Kuwait looks to its future in 2010

22 June 2010

Plans to move ahead with major privatisation schemes shows the state is serious about development

Despite its oil riches and a series of multibillion dollar budget surpluses running from the late 1990s, Kuwait has been constantly frustrated in developing new projects and attracting foreign investment over the past decade.

A tangle of red tape has slowed the process of tendering projects and bringing investors in down to a snail’s pace. At the same time, nationalist groups within parliament have blocked plans to involve foreign companies in the development of the country’s oil resources and petrochemicals industries, arguing that the government wants to auction off the country’s future to line their own pockets.

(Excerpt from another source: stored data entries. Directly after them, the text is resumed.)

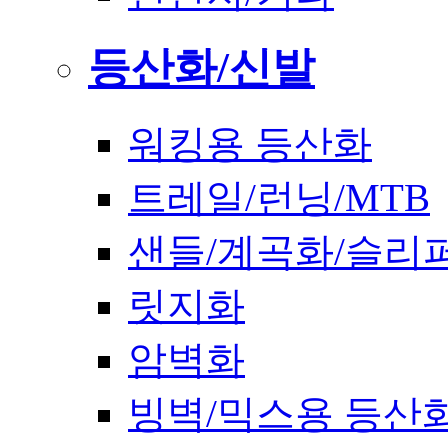
등산화/신발
워킹용 등산화
트레일/런닝/MTB
샌들/계곡화/슬리
릿지화
암벽화
빙벽/믹스용 등산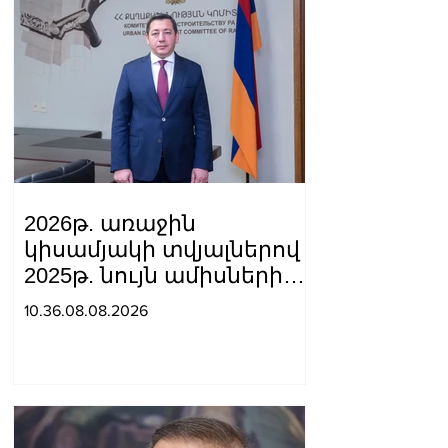
2026թ. առաջին
կիսամյակի տվյալներով
2025թ. նույն ամիսների
համեմատ
10.36.08.08.2026
շինարարությունն աճել է
24.5%-ով. Եղիազար
Վարդանյան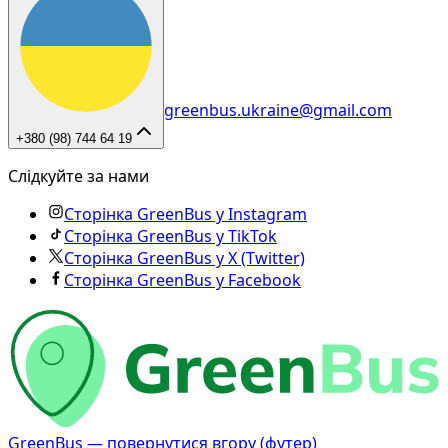
greenbus.ukraine@gmail.com
+380 (98) 744 64 19
Слідкуйте за нами
Сторінка GreenBus у Instagram
Сторінка GreenBus у TikTok
Сторінка GreenBus у X (Twitter)
Сторінка GreenBus у Facebook
GreenBus — повернутися вгору (футер)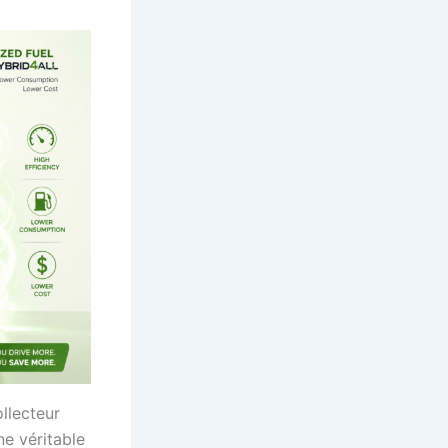
ollecteur
ne véritable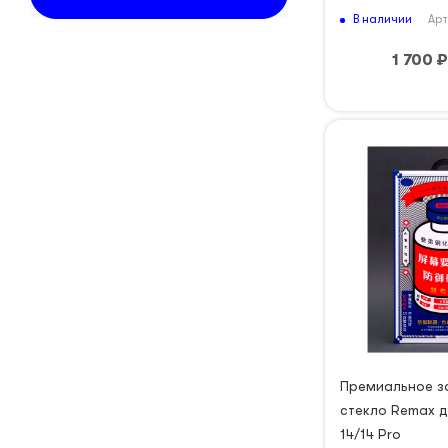
iPhone 15 Pro Max
В наличии
Арт
iPhone SE
1 700
₽
iPhone XR
Премиальное з
стекло Remax д
14/14 Pro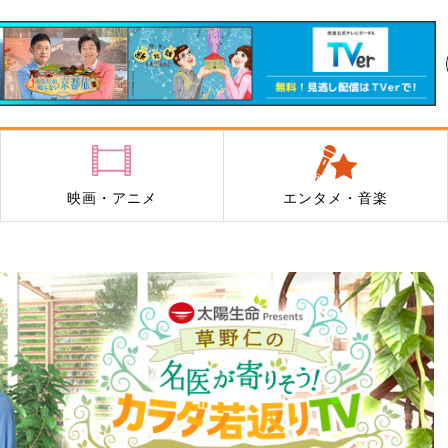
映画・アニメ
エンタメ・音楽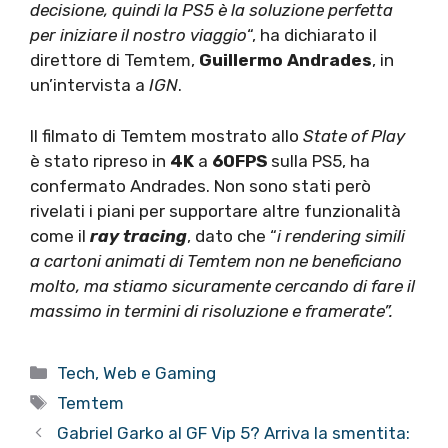
decisione, quindi la PS5 è la soluzione perfetta
per iniziare il nostro viaggio
“, ha dichiarato il
direttore di Temtem,
Guillermo Andrades
, in
un’intervista a
IGN
.
Il filmato di Temtem mostrato allo
State of Play
è stato ripreso in
4K
a
60FPS
sulla PS5, ha
confermato Andrades. Non sono stati però
rivelati i piani per supportare altre funzionalità
come il
ray tracing
, dato che “
i rendering simili
a cartoni animati di Temtem non ne beneficiano
molto, ma stiamo sicuramente cercando di fare il
massimo in termini di risoluzione e framerate”.
Categorie
Tech, Web e Gaming
Tag
Temtem
Gabriel Garko al GF Vip 5? Arriva la smentita:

But the oil-rich Gulf states have not spent the past decade developing multibillion dollar industrial and real estate projects with the sole aim of getting a financial return on their investments. If anything, they have been trying to secure a future for their people, and Kuwait as much as any country in the region needs to start planning for its future.

In 2009, only 30 per cent of Kuwaitis were in employment while 80 per cent of the country’s workforce was employed by the state. Given that as much as 90 per cent of government revenues come from oil exports, this state of affairs will become unsustainable as the population grows to 5.4 million people by 2029.

Kuwait needs to open its doors to private investors, both local and foreign, finding a way to develop new projects which will boost the country’s economy while providing jobs and training for nationals. In 2010, state public-private development agency, Partnerships Technical Bureau, will help ministries tender contracts on 24 projects worth $21bn, while the government will push ahead with plans to privatise state carrier Kuwait Airways Company.

The National Assembly has largely backed these plans; with luck, 2010 will be the year that the country starts working toward a better future for its people.